Il reconnaît que dans le respect de la séparation des pouvoirs entre exécutif et législatif, son influence sur Gaston Tong Sang est limitée. Mais il défend sa décision de sanctionner Tearii Alpha en lui retirant ses fonctions de vice-président, assurant qu’elle est plus que symbolique, tout en reconnaissant que « c’est gênant ». Il semble encore espérer un revirement du maire de Teva i Uta.
Le pass vaccinal, un outil essentiel alors que les moyens financiers et humains manquent
Faut-il laisser « courir » Omicron, certes plus contagieux mais moins virulent ? « Quelque part, je suis dans cette disposition d’esprit, parce que nous n’avons plus les moyens financiers et humains pour faire face à une nouvelle crise. Le pass vaccinal va être un outil essentiel dans le cas où nous nous retrouvions en situation d’urgence ». Édouard Fritch rappelle que le sujet est la préservation de l’hôpital et de ses personnels, et que le pass vaccinal est une garantie de ne pas avoir à reconfiner la Polynésie. « On n’est surement pas suffisamment vacciné, c’est ce que nous pensons au regard de ce qui se passe dans les autres pays ».
« Le jeu de la libre concurrence » pour contrer l’inflation
Sur le volet économique, Édouard Fritch ne se prononce pas sur la durée de la « TVA sociale » de 1,5%, très décriée, et dont il reconnaît qu’elle contribuera à l’inflation.

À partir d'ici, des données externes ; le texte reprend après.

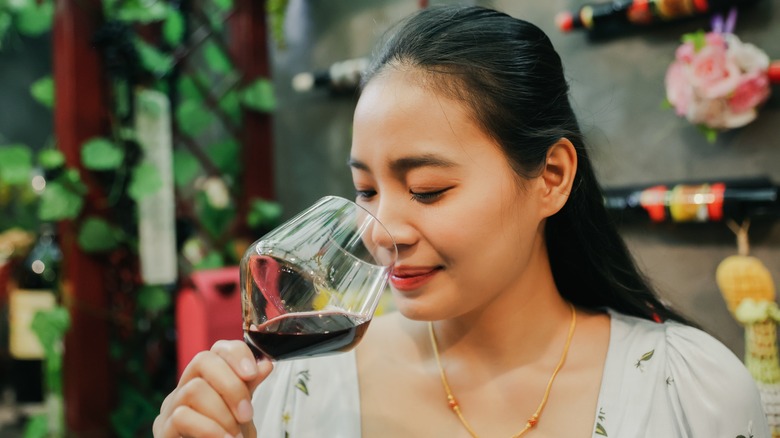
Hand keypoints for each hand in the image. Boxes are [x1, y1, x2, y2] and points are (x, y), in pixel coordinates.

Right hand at [153, 340, 273, 437]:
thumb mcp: (242, 412)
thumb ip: (249, 388)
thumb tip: (266, 364)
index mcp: (204, 379)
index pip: (217, 349)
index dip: (237, 354)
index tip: (253, 373)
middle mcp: (184, 387)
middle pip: (203, 360)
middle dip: (231, 385)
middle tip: (247, 414)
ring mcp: (169, 408)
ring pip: (194, 389)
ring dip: (222, 413)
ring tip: (236, 435)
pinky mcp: (162, 429)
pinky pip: (182, 417)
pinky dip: (209, 429)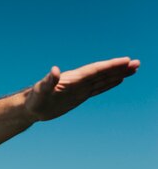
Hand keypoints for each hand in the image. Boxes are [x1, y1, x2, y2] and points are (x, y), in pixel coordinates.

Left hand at [25, 57, 139, 121]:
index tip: (125, 61)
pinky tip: (117, 80)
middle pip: (103, 72)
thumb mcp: (40, 90)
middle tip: (137, 63)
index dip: (110, 66)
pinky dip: (108, 83)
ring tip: (133, 69)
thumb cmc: (33, 98)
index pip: (95, 70)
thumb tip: (54, 71)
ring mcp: (80, 88)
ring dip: (118, 74)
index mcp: (73, 79)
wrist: (30, 107)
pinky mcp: (78, 96)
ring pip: (102, 79)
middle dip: (119, 68)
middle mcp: (78, 81)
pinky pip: (97, 88)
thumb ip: (48, 81)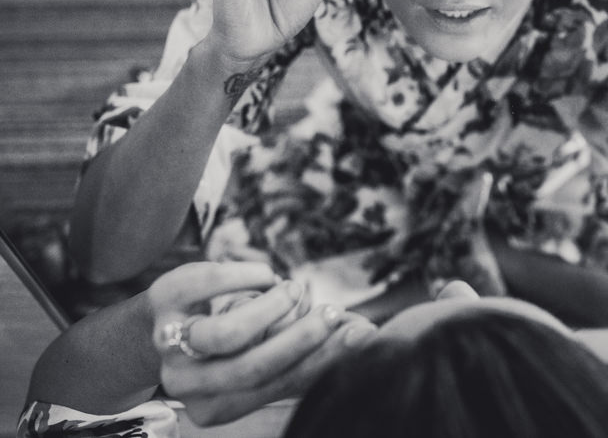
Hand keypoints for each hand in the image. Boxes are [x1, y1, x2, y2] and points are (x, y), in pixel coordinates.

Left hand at [147, 261, 375, 425]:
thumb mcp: (269, 355)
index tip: (361, 333)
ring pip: (227, 335)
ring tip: (294, 289)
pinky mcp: (164, 300)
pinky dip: (245, 275)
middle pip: (252, 369)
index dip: (321, 360)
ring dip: (272, 307)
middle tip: (333, 311)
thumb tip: (369, 336)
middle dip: (301, 338)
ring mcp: (170, 343)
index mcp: (216, 406)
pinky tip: (265, 274)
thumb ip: (314, 353)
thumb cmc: (234, 343)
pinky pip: (207, 285)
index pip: (275, 388)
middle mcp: (187, 384)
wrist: (169, 318)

Mais il y voit l’occasion pour les Polynésiens, qui verront les produits de grande consommation augmenter (les PPN, eux, ne sont pas soumis à la taxe), de changer certaines de leurs habitudes alimentaires. L’occasion aussi pour les commerçants de réviser leurs marges, et de « jouer le jeu de la libre concurrence ». Reste l’inflation exogène (hydrocarbures, transport maritime) à laquelle le monde entier est aujourd’hui confronté.

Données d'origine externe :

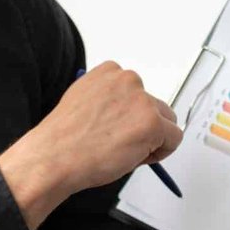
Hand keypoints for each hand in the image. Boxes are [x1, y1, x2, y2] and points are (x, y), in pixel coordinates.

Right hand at [38, 61, 182, 191]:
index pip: (136, 92)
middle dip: (144, 127)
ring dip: (153, 139)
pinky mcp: (152, 123)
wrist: (55, 157)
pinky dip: (162, 152)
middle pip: (155, 106)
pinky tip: (135, 157)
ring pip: (167, 122)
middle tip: (121, 145)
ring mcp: (142, 101)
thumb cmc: (63, 139)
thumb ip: (109, 102)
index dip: (129, 116)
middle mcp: (128, 80)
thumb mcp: (84, 102)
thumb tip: (128, 117)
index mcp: (109, 72)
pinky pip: (174, 138)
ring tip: (125, 152)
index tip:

Quant à la dégradation des finances publiques, est-elle aggravée par les emprunts massifs contractés depuis le début de la crise ? « Fort heureusement », répond-il, « le Pays avait mené depuis plusieurs années une ‘politique de la fourmi’, nous avons beaucoup thésaurisé, nous avons des fonds de roulement qui sont importants. Les emprunts que nous avons faits vont augmenter l’encours de la dette de 85 milliards à 130 milliards, mais nous sommes toujours en-dessous de 20% du produit intérieur brut, ce qui est tout à fait supportable. (…) Pour le moment, on gère, et on maîtrise ».

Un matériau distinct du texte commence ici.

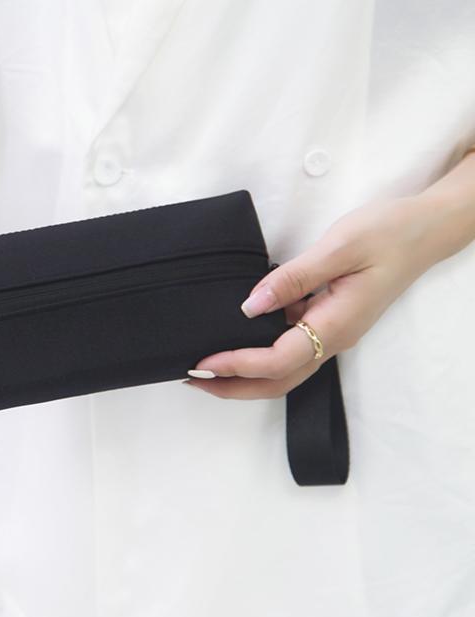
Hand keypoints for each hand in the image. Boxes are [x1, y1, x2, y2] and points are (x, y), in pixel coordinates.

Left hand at [184, 194, 438, 398]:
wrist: (423, 230)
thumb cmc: (386, 233)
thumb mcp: (338, 247)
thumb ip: (292, 278)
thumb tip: (249, 305)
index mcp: (336, 324)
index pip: (278, 360)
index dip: (237, 365)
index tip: (202, 362)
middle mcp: (334, 338)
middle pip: (279, 380)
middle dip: (234, 386)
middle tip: (193, 379)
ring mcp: (332, 332)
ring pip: (284, 369)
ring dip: (244, 375)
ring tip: (206, 367)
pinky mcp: (328, 321)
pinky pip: (291, 347)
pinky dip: (259, 353)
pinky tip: (235, 340)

La fiscalité du patrimoine repoussée d’un an
La deuxième partie de la réforme fiscale était attendue ce mois-ci : elle doit concerner le patrimoine, financier comme immobilier. Mais finalement, ce ne sera pas pour tout de suite : « J’ai demandé au ministre des Finances que nous prenions un an de réflexion », explique le président du Pays, car tous les propriétaires fonciers ne sont pas logés à la même enseigne, et il faut cibler cette fiscalité plus finement. Se pose également la question de la mise en place des moyens de contrôle, indique Édouard Fritch.
Le remaniement à la fin janvier
Le remaniement ministériel dont il est question depuis plusieurs semaines est désormais prévu, dit le président, « à la fin du mois de janvier ». En précisant « je suis quelqu’un qui court après les économies », il laisse entendre que le gouvernement pourrait être plus restreint. Sur la surenchère institutionnelle des partis d’opposition, Édouard Fritch estime que « quand on n’a plus rien à dire, on part sur les institutions ». Lui, dit-il, a d’autres choses à faire à Paris, où il se rend bientôt : il signera le 2e Prêt garanti par l’État, et annonce aussi la signature de plusieurs conventions avec l’État, sur l’énergie, la continuité territoriale et la solidarité.